◆ Work order ◆
Print the data exactly as written, but leave out each picture.

◆ Record extracts ◆
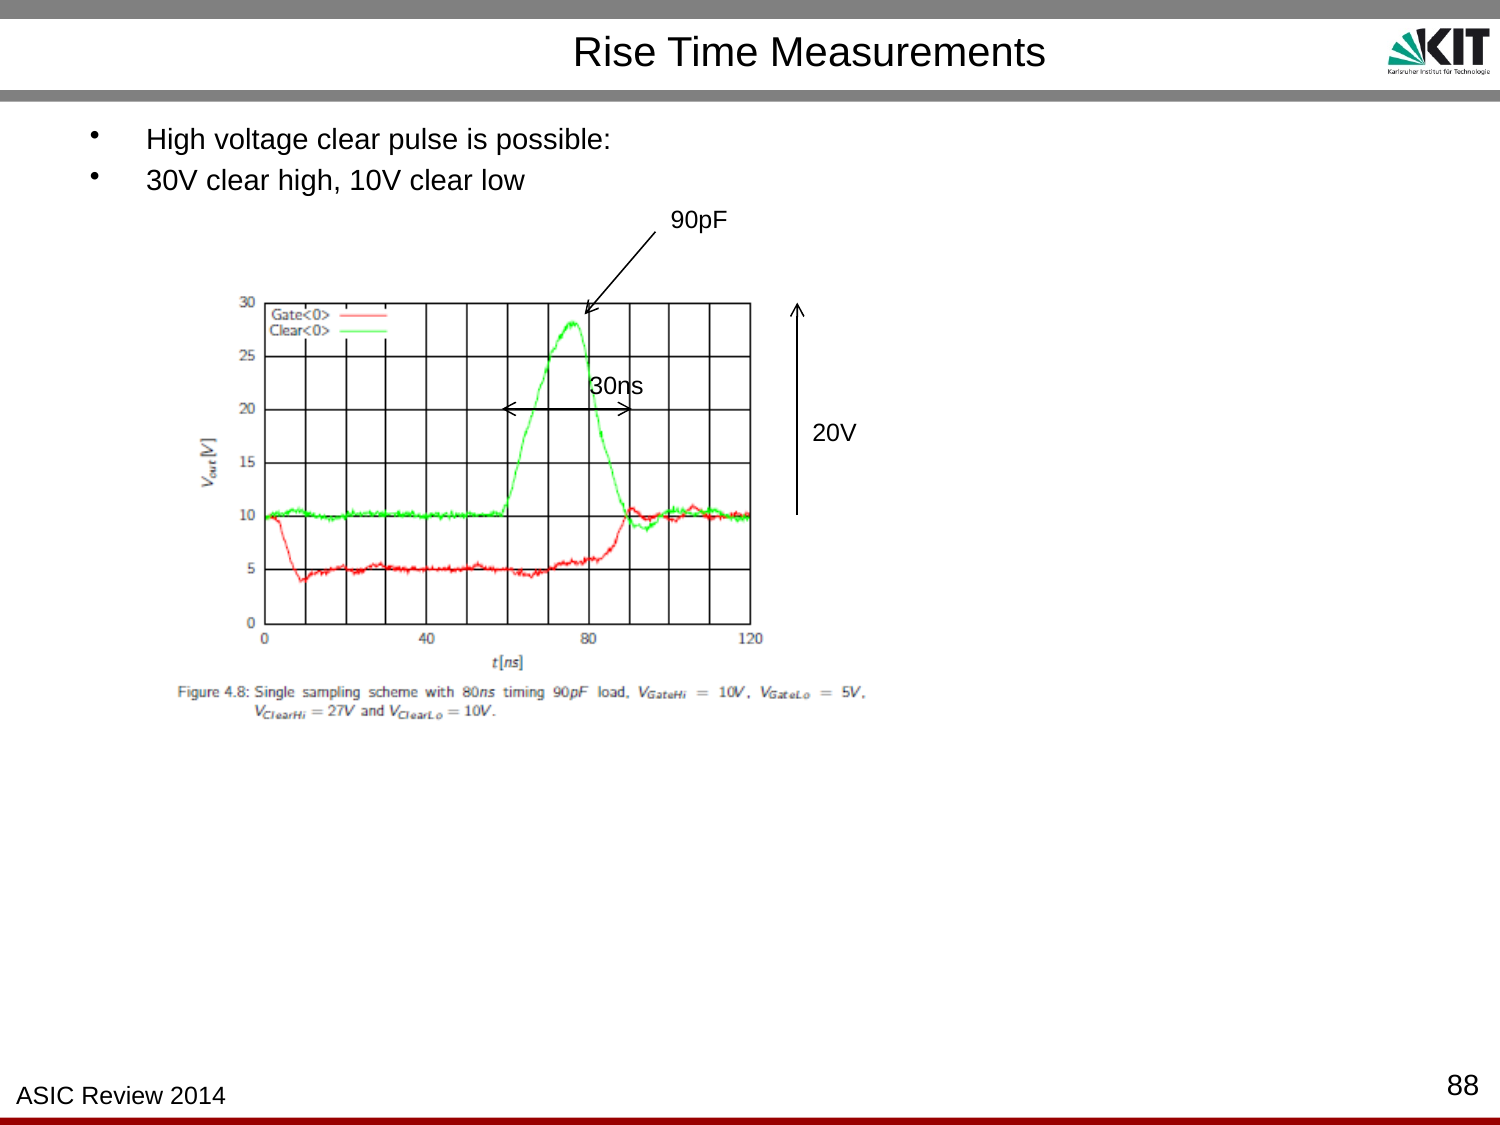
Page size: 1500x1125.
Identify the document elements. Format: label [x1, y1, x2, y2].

picture [1425, 28, 1490, 75]
slide_number [1422, 1058, 1495, 1095]
title [194, 21, 1425, 79]
text_box [74, 113, 1425, 315]
picture [158, 280, 886, 738]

◆ Expected answer ◆
Page size: 1500x1125.
Identify the document elements. Format: label [x1, y1, x2, y2].

picture [1425, 28, 1490, 75]
slide_number [1422, 1058, 1495, 1095]
title [194, 21, 1425, 79]
text_box [74, 113, 1425, 315]
picture [158, 280, 886, 738]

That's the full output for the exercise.